Maeve proves her track record for quality control extends way beyond office duties

While the rest of us might be catching up on domestic chores at the weekend this competitive 25-year-old finds herself competing as one of a few female competitors in Northern Ireland in National Autograss.

Maeve Devlin, from Armagh, works as a quality officer at Homecare Independent Living but once pens are down on a Friday evening Maeve prepares herself for perfecting a different sort of quality control as she puts her non contact motorsport driving skills to the test.

Maeve, who has been working for Homecare Independent Living since last July, started Autograss racing when she was 13 years old along with her brother and dad and soon it developed into a competitive hobby which sees her competing all over Ireland and in the UK.

Speaking about Autograss, Maeve said: "Autograss racing has been part of my family for almost 15 years.I love everything about it. I love the thrill of racing.”

"I love the fact that it is a family orientated sport. Racing meetings are held over a weekend so we are often away from a Friday evening until late on a Sunday night. I love the atmosphere in the club aswe have been members for approximately 15 years. It is like a little family, we support each other on all racing events and if you ever need a hand there is always someone there to help.  I have made many lifelong friends which include racers from across the water."

Maeve, who is a member of Down Autograss Racing Club, said however it would be great to see more women in the sport and says it offers a totally different experience for people.

She added: "It would be great to see more women in the sport. It is great to see the look on men’s faces when they realise they have been beaten by a woman. But it does require a particular set of skills.

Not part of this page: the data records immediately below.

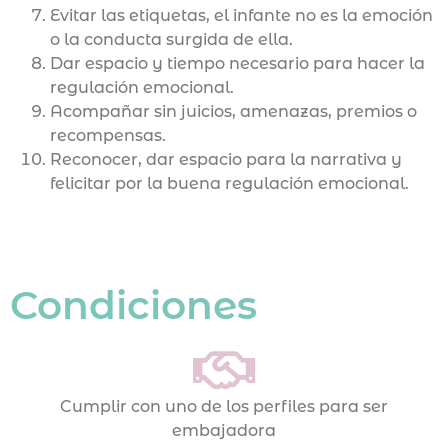
Evitar las etiquetas, el infante no es la emoción
o la conducta surgida de ella.
Dar espacio y tiempo necesario para hacer la
regulación emocional.
Acompañar sin juicios, amenazas, premios o
recompensas.
Reconocer, dar espacio para la narrativa y
felicitar por la buena regulación emocional.
Condiciones
Cumplir con uno de los perfiles para ser
embajadora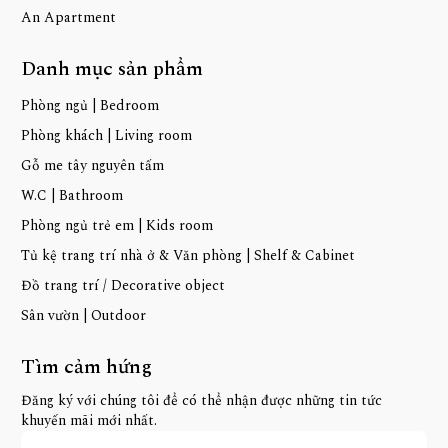
An Apartment
Danh mục sản phẩm
Phòng ngủ | Bedroom
Phòng khách | Living room
Gỗ me tây nguyên tấm
W.C | Bathroom
Phòng ngủ trẻ em | Kids room
Tủ kệ trang trí nhà ở & Văn phòng | Shelf & Cabinet
Đồ trang trí / Decorative object
Sân vườn | Outdoor
Tìm cảm hứng
Đăng ký với chúng tôi để có thể nhận được những tin tức
khuyến mãi mới nhất.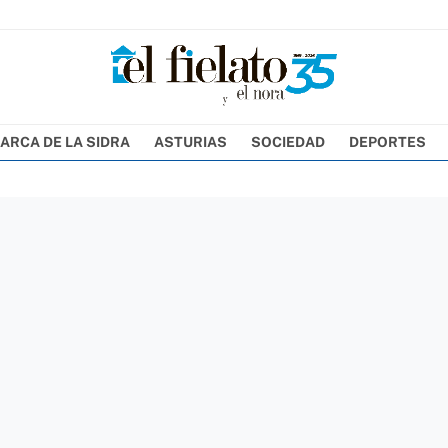
ARCA DE LA SIDRA
ASTURIAS
SOCIEDAD
DEPORTES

"You need to be determined, not be afraid of hard work and love speed. It requires a lot of thinking because competitors must be able to pass someone without hitting them which is a lot harder than you would think on a small oval track.

"You have to always work for this form of racing, endless nights in the garage and I even had to join a gym to build up my strength so I could steer my class five."

But the hard work is clearly paying off for this quality control officer as she currently is the Down Autograss Men's Class 5 Champion 2014.

Maeve said: "There are no women racing in our club so I have to compete with the men. This year is my 12th year competing. I have raced every year which has allowed me to progress through different classes. It is great fun and I would love to see more females joining us."